● **Task material**:
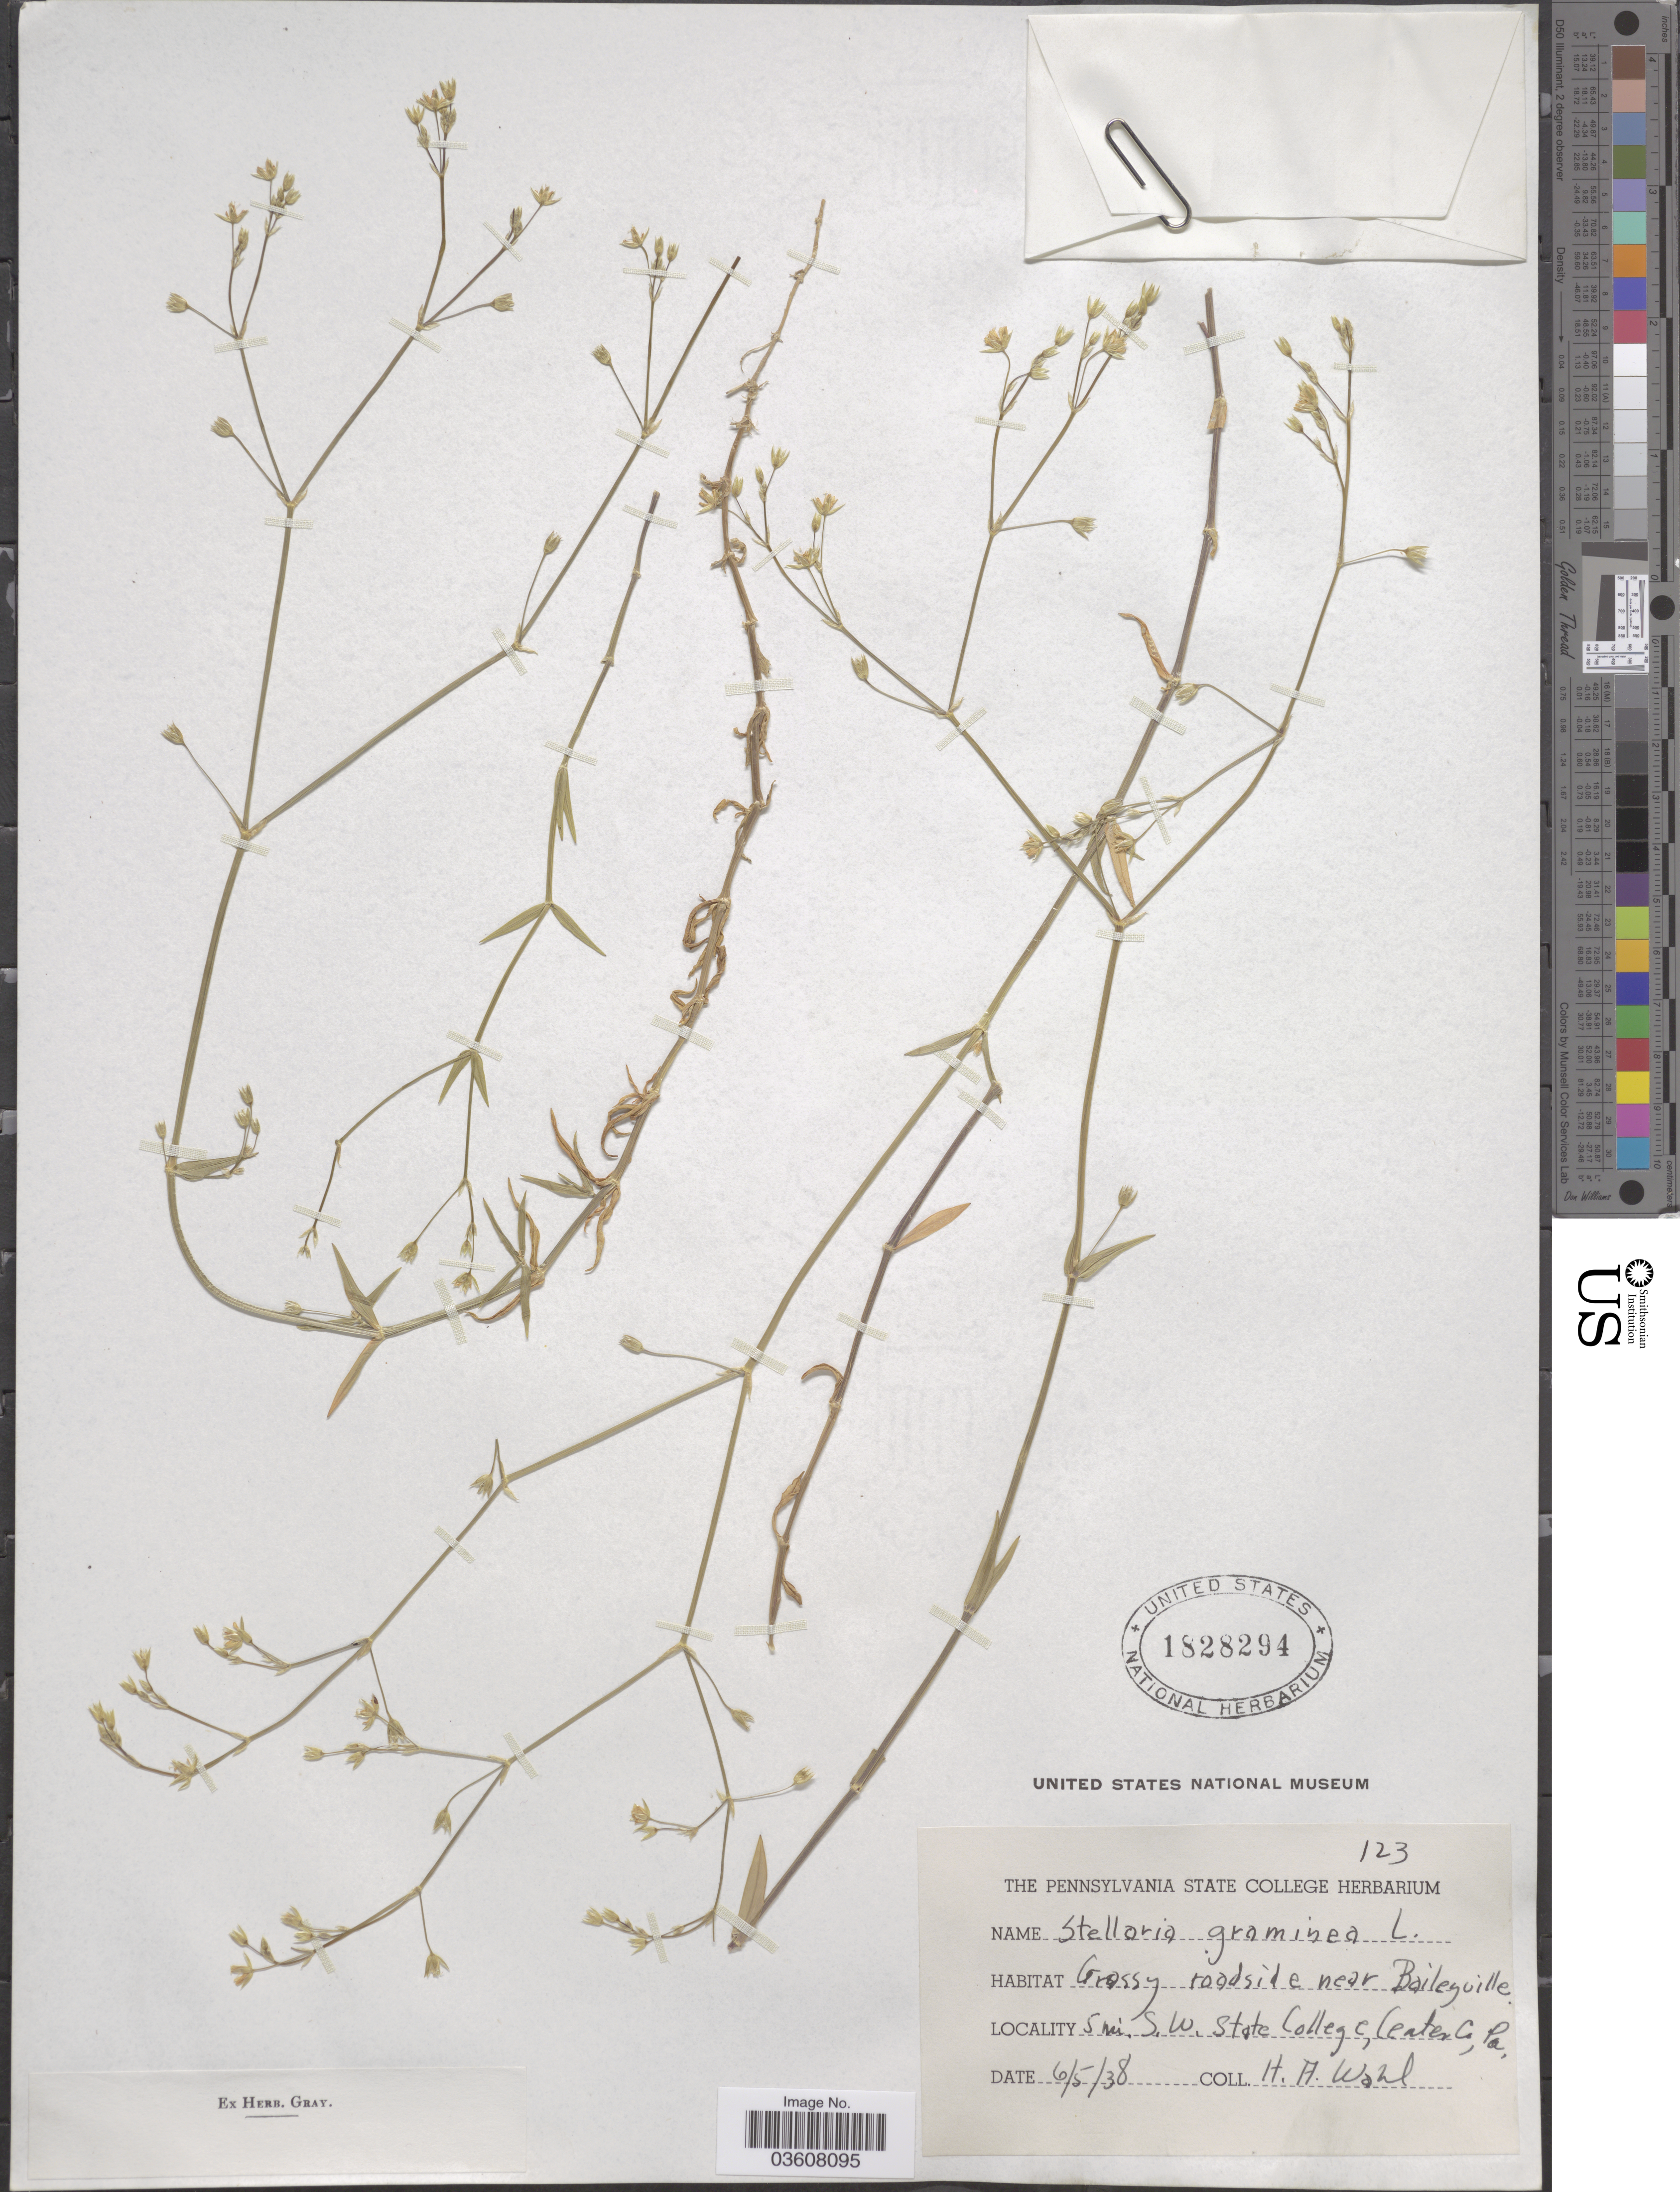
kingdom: Plantae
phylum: Tracheophyta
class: Magnoliopsida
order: Caryophyllales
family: Caryophyllaceae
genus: Stellaria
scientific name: Stellaria graminea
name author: L.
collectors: H. A. Wahl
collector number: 123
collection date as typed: Transcribed d/m/y: 5/6/38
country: United States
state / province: Pennsylvania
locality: Grassy roadside near Baileyville. 5 mi. S. W. State College, Crater Co.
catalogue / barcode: US 1828294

● **Written task**: Rewrite the records with "locality" renamed to "site" and every other line left unchanged. Leave the pictures out.

● **Complete output**:
kingdom: Plantae
phylum: Tracheophyta
class: Magnoliopsida
order: Caryophyllales
family: Caryophyllaceae
genus: Stellaria
scientific name: Stellaria graminea
name author: L.
collectors: H. A. Wahl
collector number: 123
collection date as typed: Transcribed d/m/y: 5/6/38
country: United States
state / province: Pennsylvania
site: Grassy roadside near Baileyville. 5 mi. S. W. State College, Crater Co.
catalogue / barcode: US 1828294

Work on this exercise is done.